Assigned task A: Rewrite only the records from the line that contains "From where the" through the line that contains "Answer: facing the", including both of those lines, and switch "race driver" to "cyclist". Leave everything else in those lines unchanged.

In the parallel narrative in sura 3, Mary is presented as the daughter of a man named Imran, who consecrates her to God and entrusts her for safekeeping to their kinsman Zechariah. Both Mary and Zechariah are portrayed as dwelling in a mihrab, a place of prayer; here God supplies Mary with her every need and announces the birth of Zechariah's son, who will become John the Baptist (verses 35-41). The similarities between this account and the parallel story in Luke 1 suggest that this mihrab was the Jerusalem Temple.   In an extraordinary shift, the Quran connects not only Zechariah—a priest in the Bible and a prophet in the Qur'an—but also Mary to the temple on account of their holiness.

Working data:

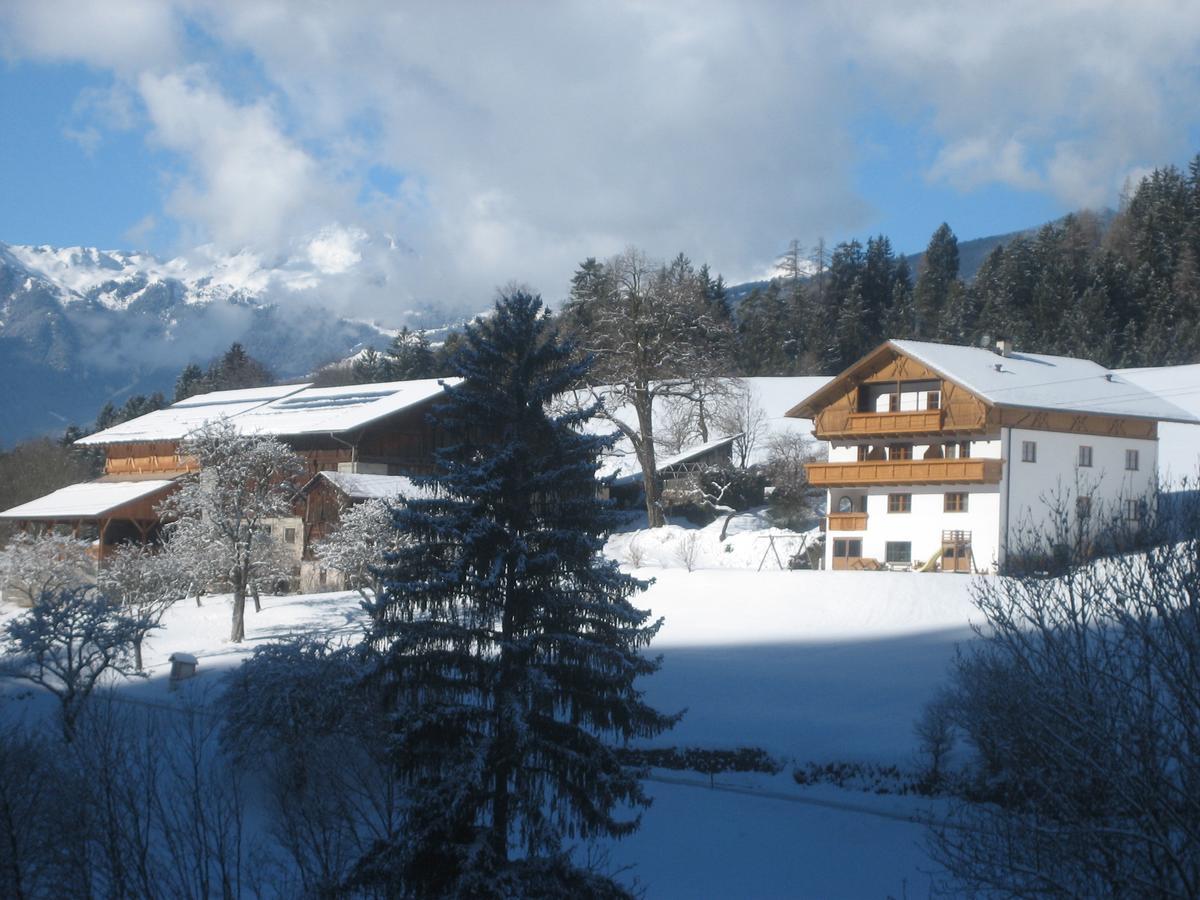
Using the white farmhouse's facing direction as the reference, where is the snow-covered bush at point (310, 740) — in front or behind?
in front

==

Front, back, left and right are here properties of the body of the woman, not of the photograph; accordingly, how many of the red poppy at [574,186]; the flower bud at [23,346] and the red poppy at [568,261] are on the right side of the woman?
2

* * *

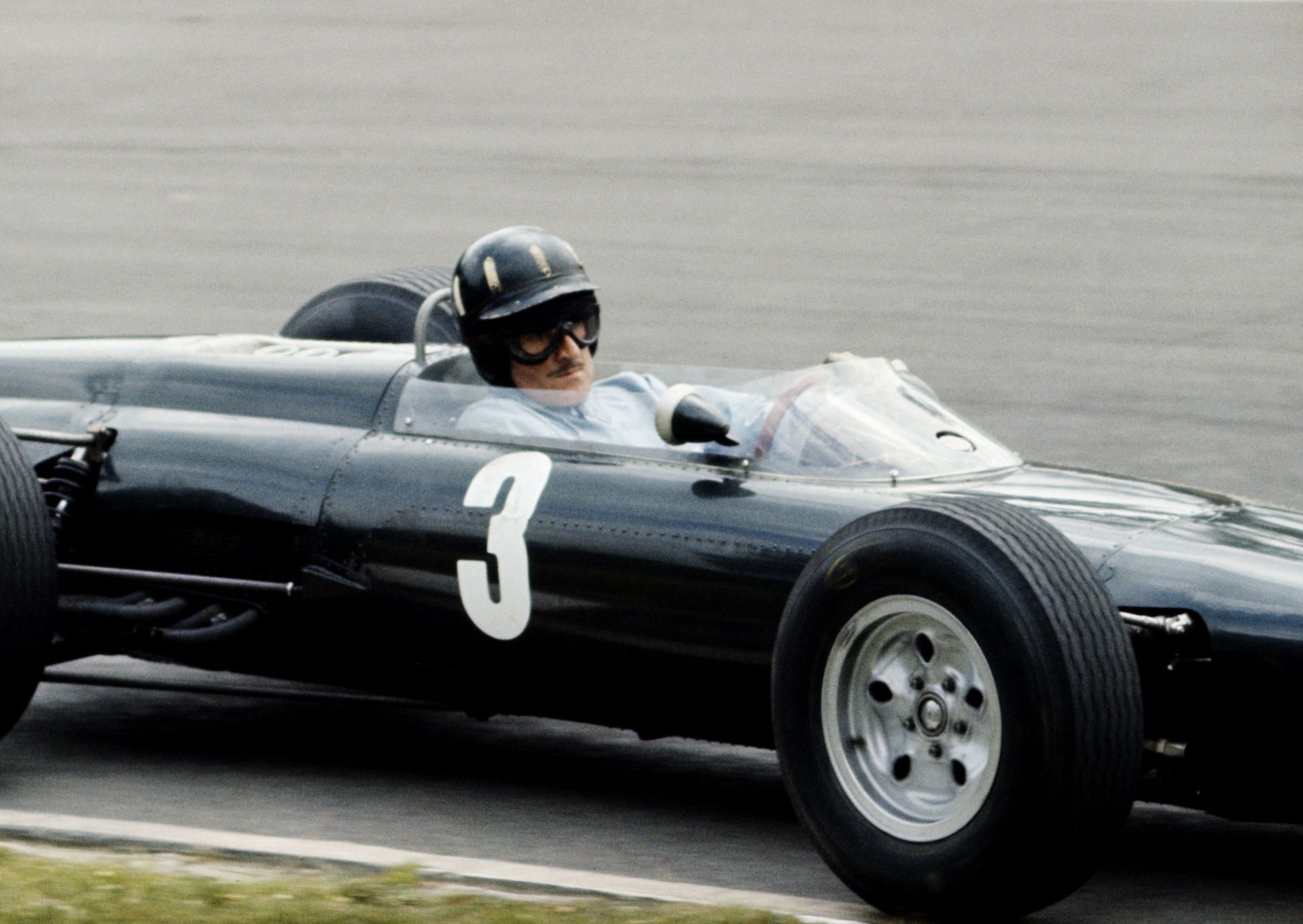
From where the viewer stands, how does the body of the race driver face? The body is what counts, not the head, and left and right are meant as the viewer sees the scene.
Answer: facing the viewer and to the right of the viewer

Assigned task B: Echo the whole text about Mary and Zechariah in the mihrab word for word.

Your solution A:
From where the viewer stands, how does the body of the cyclist face? The body is what counts, not the head, and left and right are meant as the viewer sees the scene.
Answer: facing the viewer and to the right of the viewer

Your solution B:
In the parallel narrative in sura 3, Mary is presented as the daughter of a man named Imran, who consecrates her to God and entrusts her for safekeeping to their kinsman Zechariah. Both Mary and Zechariah are portrayed as dwelling in a mihrab, a place of prayer; here God supplies Mary with her every need and announces the birth of Zechariah's son, who will become John the Baptist (verses 35-41). The similarities between this account and the parallel story in Luke 1 suggest that this mihrab was the Jerusalem Temple.   In an extraordinary shift, the Quran connects not only Zechariah—a priest in the Bible and a prophet in the Qur'an—but also Mary to the temple on account of their holiness.